Somehow the killing of the giant spider, all alone by himself in the dark without the help of the wizard or the dwarves or of anyone else, made a great difference to Mr. Baggins. He felt a different person, and much fiercer and bolder in spite of an empty stomach, as he wiped his sword on the grass and pit it back into its sheath. "I will give you a name," he said to it, "and I shall call you Sting".
This is very much the moment when Bilbo makes the transition from screaming and fainting bourgeois Mr. Baggins to the world of Norse epic, monster-slaying and naming ancient magic swords. Again, because things aren't that simple with Tolkien, the transformation is anything but complete and irreversible, but a pivotal moment is had nonetheless. Feeling dead butch, Bilbo promptly goes off and rescues the dwarves from certain death by outwitting the entire local population of giant spiders with an invisibility ring, some thrown rocks and a mocking song. I have to take a moment to quote one of my favorite sentences in all of Tolkien:
Quite apart from the stones no spider has ever liked being called Attercop, and Tomnoddy of course is insulting to anybody.
Attercop, it turns out, is an Old English word for spider, as are Lob and Cob, the two other insults Bilbo hurls at them. Somehow I just thoroughly enjoy the fact that we've been told which nickname spiders particularly detest.

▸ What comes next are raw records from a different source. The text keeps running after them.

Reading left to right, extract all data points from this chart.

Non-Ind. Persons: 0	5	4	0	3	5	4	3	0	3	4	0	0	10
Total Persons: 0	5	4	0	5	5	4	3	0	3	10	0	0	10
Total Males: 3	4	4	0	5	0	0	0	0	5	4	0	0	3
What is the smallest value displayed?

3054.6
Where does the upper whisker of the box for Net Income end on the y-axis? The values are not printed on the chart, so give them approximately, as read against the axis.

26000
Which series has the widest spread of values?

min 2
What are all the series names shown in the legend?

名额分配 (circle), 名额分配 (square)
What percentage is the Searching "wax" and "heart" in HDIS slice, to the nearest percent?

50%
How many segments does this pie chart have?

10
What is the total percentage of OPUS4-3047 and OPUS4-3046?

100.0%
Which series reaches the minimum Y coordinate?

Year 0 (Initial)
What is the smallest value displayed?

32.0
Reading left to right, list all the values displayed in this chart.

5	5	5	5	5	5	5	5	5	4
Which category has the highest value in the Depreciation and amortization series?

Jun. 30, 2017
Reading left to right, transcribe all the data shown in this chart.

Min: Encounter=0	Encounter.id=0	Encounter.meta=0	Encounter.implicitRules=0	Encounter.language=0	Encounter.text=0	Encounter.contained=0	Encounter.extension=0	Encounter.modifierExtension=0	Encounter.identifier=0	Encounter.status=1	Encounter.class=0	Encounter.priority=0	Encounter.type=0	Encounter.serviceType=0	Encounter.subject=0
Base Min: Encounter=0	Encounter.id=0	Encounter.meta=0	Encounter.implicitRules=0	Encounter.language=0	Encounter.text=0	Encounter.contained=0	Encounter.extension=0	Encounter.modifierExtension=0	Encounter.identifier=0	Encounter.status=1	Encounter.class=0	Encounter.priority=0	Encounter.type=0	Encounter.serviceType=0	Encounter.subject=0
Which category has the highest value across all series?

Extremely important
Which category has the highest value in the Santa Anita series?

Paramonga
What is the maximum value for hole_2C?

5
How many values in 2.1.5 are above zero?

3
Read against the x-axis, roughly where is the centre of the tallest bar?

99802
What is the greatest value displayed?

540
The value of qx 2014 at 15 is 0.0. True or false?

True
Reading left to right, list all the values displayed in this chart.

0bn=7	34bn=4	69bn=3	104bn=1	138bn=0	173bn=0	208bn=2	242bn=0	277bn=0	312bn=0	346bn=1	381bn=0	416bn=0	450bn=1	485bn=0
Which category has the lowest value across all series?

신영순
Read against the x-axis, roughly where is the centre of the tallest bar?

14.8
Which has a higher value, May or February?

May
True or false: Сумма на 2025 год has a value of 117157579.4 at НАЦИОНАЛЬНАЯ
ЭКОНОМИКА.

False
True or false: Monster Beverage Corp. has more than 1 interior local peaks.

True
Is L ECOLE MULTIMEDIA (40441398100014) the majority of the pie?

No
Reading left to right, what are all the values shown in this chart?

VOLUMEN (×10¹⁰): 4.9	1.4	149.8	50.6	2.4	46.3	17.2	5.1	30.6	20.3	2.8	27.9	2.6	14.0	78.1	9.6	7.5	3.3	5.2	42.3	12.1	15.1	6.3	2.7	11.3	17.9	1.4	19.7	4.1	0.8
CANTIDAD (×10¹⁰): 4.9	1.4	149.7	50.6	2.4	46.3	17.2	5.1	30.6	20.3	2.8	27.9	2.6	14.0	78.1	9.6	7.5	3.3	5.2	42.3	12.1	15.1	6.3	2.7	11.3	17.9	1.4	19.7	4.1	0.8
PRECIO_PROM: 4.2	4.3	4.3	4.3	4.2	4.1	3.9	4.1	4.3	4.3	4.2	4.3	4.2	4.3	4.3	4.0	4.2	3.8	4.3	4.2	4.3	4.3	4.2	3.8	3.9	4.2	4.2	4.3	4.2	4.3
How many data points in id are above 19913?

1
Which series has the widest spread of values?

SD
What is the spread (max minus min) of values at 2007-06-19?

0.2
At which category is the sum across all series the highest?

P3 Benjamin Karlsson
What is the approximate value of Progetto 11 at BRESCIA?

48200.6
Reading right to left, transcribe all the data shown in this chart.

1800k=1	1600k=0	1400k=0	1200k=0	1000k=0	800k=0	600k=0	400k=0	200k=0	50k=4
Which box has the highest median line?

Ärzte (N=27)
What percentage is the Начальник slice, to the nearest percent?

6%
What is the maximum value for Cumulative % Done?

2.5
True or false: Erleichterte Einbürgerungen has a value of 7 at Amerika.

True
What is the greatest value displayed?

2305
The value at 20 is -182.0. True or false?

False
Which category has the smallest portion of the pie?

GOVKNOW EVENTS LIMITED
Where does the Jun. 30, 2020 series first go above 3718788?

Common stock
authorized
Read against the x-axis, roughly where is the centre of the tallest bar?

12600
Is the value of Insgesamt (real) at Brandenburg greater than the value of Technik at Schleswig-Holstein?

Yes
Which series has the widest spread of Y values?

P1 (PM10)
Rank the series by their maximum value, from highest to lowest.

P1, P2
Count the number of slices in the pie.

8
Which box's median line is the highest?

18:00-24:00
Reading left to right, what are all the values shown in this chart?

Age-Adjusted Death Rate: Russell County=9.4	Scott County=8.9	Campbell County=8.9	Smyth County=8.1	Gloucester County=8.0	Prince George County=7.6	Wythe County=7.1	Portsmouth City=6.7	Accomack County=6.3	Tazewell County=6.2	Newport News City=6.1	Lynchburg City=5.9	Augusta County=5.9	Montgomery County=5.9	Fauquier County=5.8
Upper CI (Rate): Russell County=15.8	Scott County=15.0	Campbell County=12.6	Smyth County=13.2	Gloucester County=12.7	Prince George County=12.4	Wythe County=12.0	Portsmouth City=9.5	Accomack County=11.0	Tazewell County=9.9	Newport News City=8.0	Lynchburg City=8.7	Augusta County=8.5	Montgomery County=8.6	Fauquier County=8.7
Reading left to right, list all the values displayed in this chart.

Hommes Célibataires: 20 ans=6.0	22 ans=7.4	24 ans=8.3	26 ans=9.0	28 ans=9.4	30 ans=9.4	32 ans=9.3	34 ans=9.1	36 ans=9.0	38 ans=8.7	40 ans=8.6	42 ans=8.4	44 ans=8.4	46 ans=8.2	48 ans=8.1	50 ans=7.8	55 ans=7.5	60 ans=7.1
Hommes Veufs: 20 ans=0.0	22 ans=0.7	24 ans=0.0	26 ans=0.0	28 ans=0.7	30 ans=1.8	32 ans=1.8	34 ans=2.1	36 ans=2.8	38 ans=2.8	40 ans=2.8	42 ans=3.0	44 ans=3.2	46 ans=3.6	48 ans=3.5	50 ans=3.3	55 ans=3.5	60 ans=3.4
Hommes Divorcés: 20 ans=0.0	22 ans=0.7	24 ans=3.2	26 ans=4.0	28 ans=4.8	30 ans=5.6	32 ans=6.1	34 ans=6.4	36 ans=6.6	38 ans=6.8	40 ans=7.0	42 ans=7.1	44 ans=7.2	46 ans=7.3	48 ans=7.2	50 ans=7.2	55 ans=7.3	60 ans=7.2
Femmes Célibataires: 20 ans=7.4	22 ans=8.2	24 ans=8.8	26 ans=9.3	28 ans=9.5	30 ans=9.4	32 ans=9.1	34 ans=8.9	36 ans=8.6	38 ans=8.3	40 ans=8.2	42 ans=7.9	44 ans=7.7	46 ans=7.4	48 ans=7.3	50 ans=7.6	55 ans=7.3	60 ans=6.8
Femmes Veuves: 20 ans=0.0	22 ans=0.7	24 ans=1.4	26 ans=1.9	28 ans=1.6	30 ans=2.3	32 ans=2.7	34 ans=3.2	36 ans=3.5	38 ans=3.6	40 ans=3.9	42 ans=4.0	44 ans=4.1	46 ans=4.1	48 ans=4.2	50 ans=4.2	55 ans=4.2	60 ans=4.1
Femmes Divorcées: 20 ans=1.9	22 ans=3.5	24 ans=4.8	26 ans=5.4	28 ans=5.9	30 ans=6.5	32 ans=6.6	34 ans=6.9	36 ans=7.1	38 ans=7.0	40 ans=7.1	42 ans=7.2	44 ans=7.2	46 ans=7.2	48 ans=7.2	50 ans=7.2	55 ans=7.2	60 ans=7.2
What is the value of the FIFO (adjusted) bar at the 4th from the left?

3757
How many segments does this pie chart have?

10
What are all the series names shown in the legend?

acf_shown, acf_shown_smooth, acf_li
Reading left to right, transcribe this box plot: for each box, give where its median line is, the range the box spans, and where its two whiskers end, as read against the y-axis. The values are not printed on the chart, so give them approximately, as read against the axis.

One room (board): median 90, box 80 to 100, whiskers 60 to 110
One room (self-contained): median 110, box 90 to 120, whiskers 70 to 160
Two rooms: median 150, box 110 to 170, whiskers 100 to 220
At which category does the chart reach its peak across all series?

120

Having freed the dwarves, Bilbo then distracts the spiders again to let them make their getaway, and they all succeed in escaping. Bilbo's definitely moved up in the world from useless, occasionally screaming baggage. The dwarves gain a new respect for Bilbo as they press him for details of his escapade and the magic ring, and eventually they fall asleep sheltering in one of the elves' clearings, which the spiders seem unwilling to enter. But in the meantime, Thorin has been captured by the Wood-Elves, who very much want to know why there are suddenly dwarf hobos in their woods. As Thorin dwarvishly refuses to tell them why, exactly, it is that he's come all this way to starve in a forest, they lock him in a cell until he talks.
**
There's a lot going on in this chapter, which I'd also like to use as an excuse for having taken ages to finish this post. We go from dreary forest-slogging to elf-chasing and spider-fighting, and end up with an extended description of the Wood-Elves and Thorin's interrogation. It's difficult to not think that the elf-exposition at the end of the chapter couldn't have been saved for the next one. But there's action, an excellent mocking song and starving despair in a horrible forest. I don't think I'd ever properly realized just how awful Tolkien makes Mirkwood; if you accept the logic that the biting cold of The Mountains of Madness arose from Lovecraft's terror of freezing temperatures, then surely Tolkien must've had some truly terrible arboreal experiences at some point in his life.